Остаток дня проходит в сборах и заботах. Завтра утром я покину этот медвежий угол. Чага дарит мне засаленную телогрейку, вязанную шапочку, собирает нехитрую снедь – сухари, сало, несколько луковок, пачку печенья.
– Извини, парень, денег у меня нет. Ты уж сам извернись как нибудь – говорит дед.
– Извернусь, – уверенно говорю я и отправляюсь спать. Завтра будет тяжелый день…
КамАЗ, ревя двигателем, идет в очередной подъем. Стемнело, но звезд не видно – небо затянуто облаками. Хочется курить. Сигарет нет. У водилы Ирека – тоже. Он щурит красные от недосыпа глаза и матерится сквозь зубы, мешая татарские ругательства с русскими. Фары встречных машин выхватывают из темноты его злое лицо.
– Ни одна сволочь на ближний свет не переключается! Тормознуть бы и монтировкой – по лобовухе! – психует водила.
КамАЗ Ирека – четвертая по счету машина, подвозящая меня. Позади остались сотни километров дорог, леса, поля, реки. Из М ской зоны я выбрался сутки назад – спасибо деду Чаге, что поутру запряг Таисию и подвез до Каменки. Вышел я на дорогу, ведущую в Юркан, на ЗИЛе молоковозе доехал до Суксуна. Там подвернулся санэпидемский УАЗик, идущий в Пермь. Женщины в салоне, увидев на обочине занесенную снегом человеческую фигуру, то есть меня, попросили водителя остановиться.
Ехали они весело – пили греческий коньяк «Метакса» из красивой бутылки, закусывали шоколадными конфетами.
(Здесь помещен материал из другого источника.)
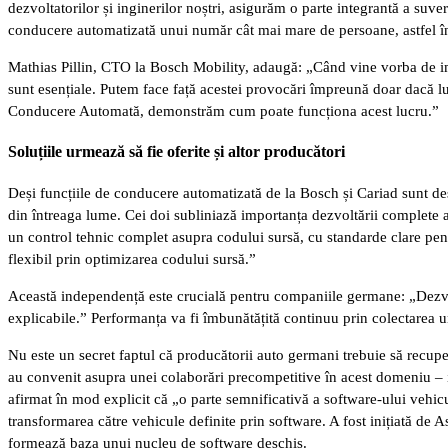
dezvoltatorilor și inginerilor noștri, asigurăm o parte integrantă a suver
conducere automatizată unui număr cât mai mare de persoane, astfel încâ
Mathias Pillin, CTO la Bosch Mobility, adaugă: „Când vine vorba de impl
sunt esențiale. Putem face față acestei provocări împreună doar dacă 
Conducere Automată, demonstrăm cum poate funcționa acest lucru.”
Soluțiile urmează să fie oferite și altor producători
Deși funcțiile de conducere automatizată de la Bosch și Cariad sunt de
din întreaga lume. Cei doi subliniază importanța dezvoltării complete a
un control tehnic complet asupra codului sursă, cu standarde clare pentr
flexibil prin optimizarea codului sursă.”
Această independență este crucială pentru companiile germane: „Dezvoltato
explicabile.” Performanța va fi îmbunătățită continuu prin colectarea un
Nu este un secret faptul că producătorii auto germani trebuie să recuper
au convenit asupra unei colaborări precompetitive în acest domeniu –
afirmat în mod explicit că „o parte semnificativă a software-ului vehicul
transformarea către vehicule definite prin software. A fost inițiată de
formează baza unui nucleu de software deschis.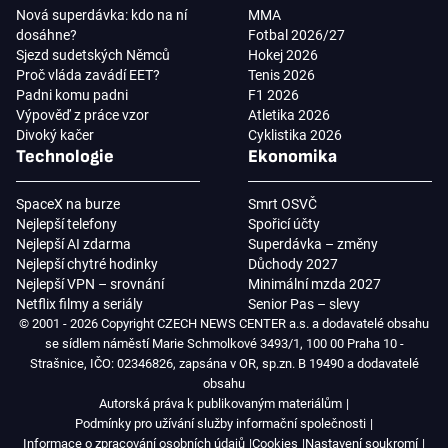
Nová superdávka: kdo na ní
MMA
dosáhne?
Fotbal 2026/27
Sjezd sudetských Němců
Hokej 2026
Proč vláda zavádí EET?
Tenis 2026
Padni komu padni
F1 2026
Výpověď z práce vzor
Atletika 2026
Divoký kačer
Cyklistika 2026
Technologie
Ekonomika
SpaceX na burze
Smrt OSVČ
Nejlepší telefony
Spořicí účty
Nejlepší AI zdarma
Superdávka – změny
Nejlepší chytré hodinky
Důchody 2027
Nejlepší VPN – srovnání
Minimální mzda 2027
Netflix filmy a seriály
Senior Pas – slevy
© 2001 - 2026 Copyright CZECH NEWS CENTER a.s. a dodavatelé obsahu
se sídlem náměstí Marie Schmolkové 3493/1, 100 00 Praha 10 -
Strašnice, IČO: 02346826, zapsána v OR, sp.zn. B 19490 a dodavatelé
obsahu
Autorská práva k publikovaným materiálům
Podmínky pro užívání služby informační společnosti
Informace o zpracování osobních údajů
Cookies
Nastavení soukromí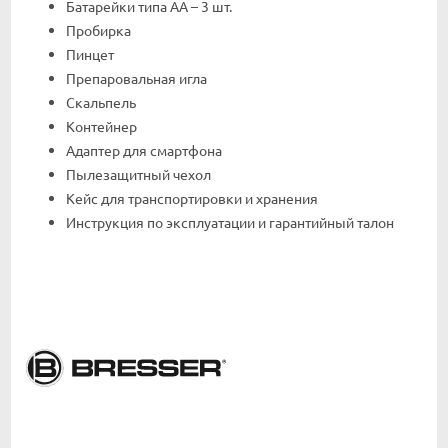
Батарейки типа АА – 3 шт.
Пробирка
Пинцет
Препаровальная игла
Скальпель
Контейнер
Адаптер для смартфона
Пылезащитный чехол
Кейс для транспортировки и хранения
Инструкция по эксплуатации и гарантийный талон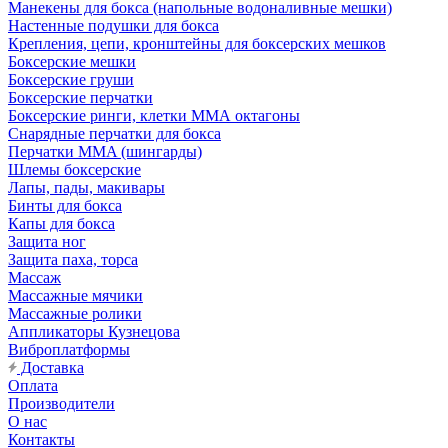
Манекены для бокса (напольные водоналивные мешки)
Настенные подушки для бокса
Крепления, цепи, кронштейны для боксерских мешков
Боксерские мешки
Боксерские груши
Боксерские перчатки
Боксерские ринги, клетки ММА октагоны
Снарядные перчатки для бокса
Перчатки MMA (шингарды)
Шлемы боксерские
Лапы, пады, макивары
Бинты для бокса
Капы для бокса
Защита ног
Защита паха, торса
Массаж
Массажные мячики
Массажные ролики
Аппликаторы Кузнецова
Виброплатформы
Доставка
Оплата
Производители
О нас
Контакты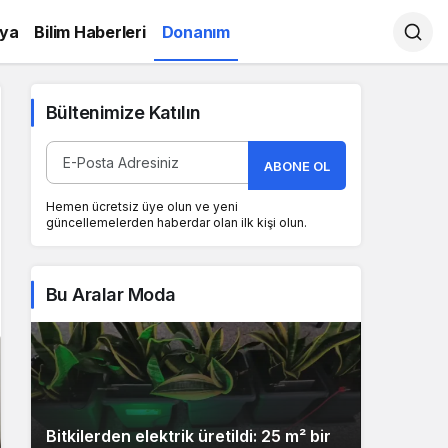
ya
Bilim Haberleri
Donanım
Bültenimize Katılın
ABONE OL
Hemen ücretsiz üye olun ve yeni
güncellemelerden haberdar olan ilk kişi olun.
Bu Aralar Moda
Bitkilerden elektrik üretildi: 25 m² bir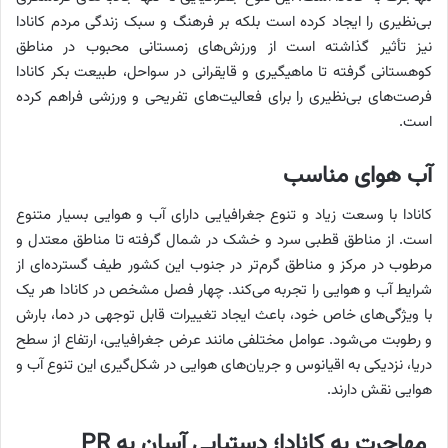
بی‌نظیری را ایجاد کرده است بلکه بر فرهنگ و سبک زندگی مردم کانادا
نیز تأثیر گذاشته است از ورزش‌های زمستانی محبوب در مناطق
کوهستانی گرفته تا ماهیگیری و قایقرانی در سواحل، طبیعت بکر کانادا
فرصت‌های بی‌نظیری را برای فعالیت‌های تفریحی و ورزشی فراهم کرده
است.
آب هوای مناسب
کانادا با وسعت زیاد و تنوع جغرافیایی دارای آب و هوایی بسیار متنوع
است. از مناطق قطبی سرد و خشک در شمال گرفته تا مناطق معتدل و
مرطوب در مرکز و مناطق گرم‌تر در جنوب این کشور طیف گسترده‌ای از
شرایط آب و هوایی را تجربه می‌کند. چهار فصل مشخص در کانادا هر یک
با ویژگی‌های خاص خود، باعث ایجاد تغییرات قابل توجهی در دما، بارش
و رطوبت می‌شود. عوامل مختلفی مانند عرض جغرافیایی، ارتفاع از سطح
دریا، نزدیکی به اقیانوس و جریان‌های هوایی در شکل‌گیری این تنوع آب و
هوایی نقش دارند.
مهاجرت به کانادا؛ دستیابی آسان به PR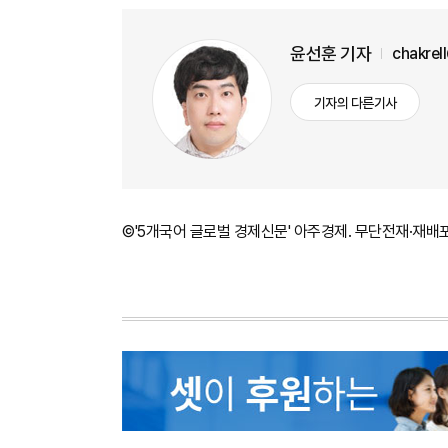
윤선훈 기자
chakrel
기자의 다른기사
©'5개국어 글로벌 경제신문' 아주경제. 무단전재·재배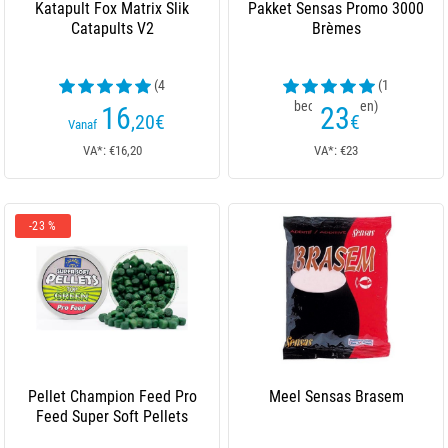
Katapult Fox Matrix Slik
Pakket Sensas Promo 3000
Catapults V2
Brèmes
(4
(1
beoordelingen)
beoordelingen)
16
23
,20
€
€
Vanaf
VA*: €16,20
VA*: €23
-23 %
Pellet Champion Feed Pro
Meel Sensas Brasem
Feed Super Soft Pellets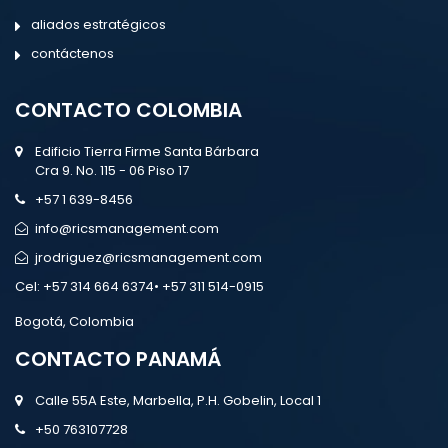
aliados estratégicos
contáctenos
CONTACTO COLOMBIA
Edificio Tierra Firme Santa Bárbara
Cra 9. No. 115 - 06 Piso 17
+57 1 639-8456
info@ricsmanagement.com
jrodriguez@ricsmanagement.com
Cel:
+57 314 664 6374• +57 311 514-0915
Bogotá, Colombia
CONTACTO PANAMÁ
Calle 55A Este, Marbella, P.H. Gobelin, Local 1
+50 763107728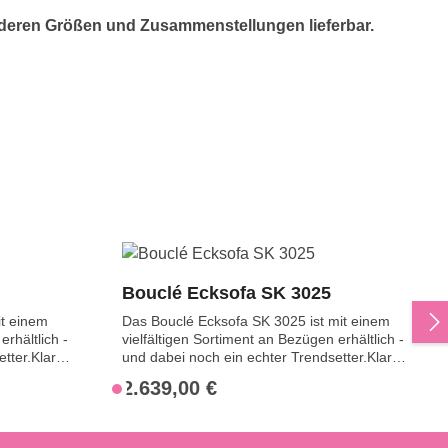
anderen Größen und Zusammenstellungen lieferbar.
Bouclé Ecksofa SK 3025
it einem
Das Bouclé Ecksofa SK 3025 ist mit einem
erhältlich -
vielfältigen Sortiment an Bezügen erhältlich -
tter.Klare
und dabei noch ein echter Trendsetter.Klare
Linien, einfaches Design und
2.639,00 €
Regulärer Preis:
V
das sind
außergewöhnlicher Sitzkomfort - das sind
e
s Sofa
die Gründe, warum du dich für das Sofa SK
Sofa ist
3025 entscheiden solltest. Wer es im
r
hältlich,
Wohnzimmer besonders gemütlich mag,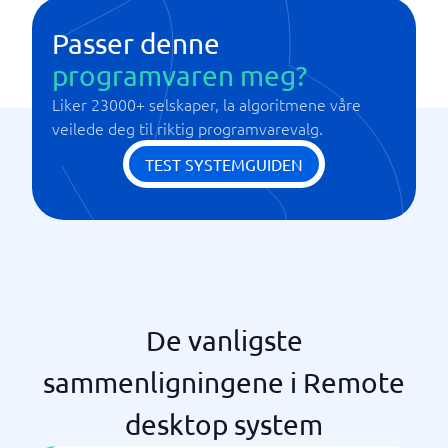
Passer denne
programvaren meg?
Liker 23000+ selskaper, la algoritmene våre
veilede deg til riktig programvarevalg.
TEST SYSTEMGUIDEN
De vanligste
sammenligningene i Remote
desktop system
И коньяк, и роскошный набор ассорти, и полные сумки продуктов эти тертые жизнью тетки везли из какой то деревни, где проводили проверку. Я никак не мог взять в толк, откуда в глухой пермской деревне такая роскошь. Впрочем, надо привыкать. Теперь тут все не так, как было. Прошло четырнадцать лет…
Четырнадцать. В голове не укладывается.
Только бы с мамой все было хорошо!
Только бы мама была здорова.
Только бы мама была…
Я скриплю зубами, запрещая себе думать о плохом. Чтобы отвлечься, мысленно возвращаюсь в салон УАЗика. Разбитные инспекторши СЭС с ходу взяли меня в оборот. Налили «Метаксы», предложили бутербродов, чая из термоса. От коньяка я отказался. Обострившееся за последнее время чутье подсказало: это пить не стоит. Чутье не подвело. Уже на подъезде к Перми женщинам стало плохо. Водитель остановил УАЗик, я помог инспекторшам выбраться на обочину. Их рвало, лица на глазах бледнели. Началась метель. Мимо проносились машины, но никто не останавливался. Одна из женщин потеряла сознание. Мы кое как загрузились, и водитель погнал УАЗик в город, в больницу.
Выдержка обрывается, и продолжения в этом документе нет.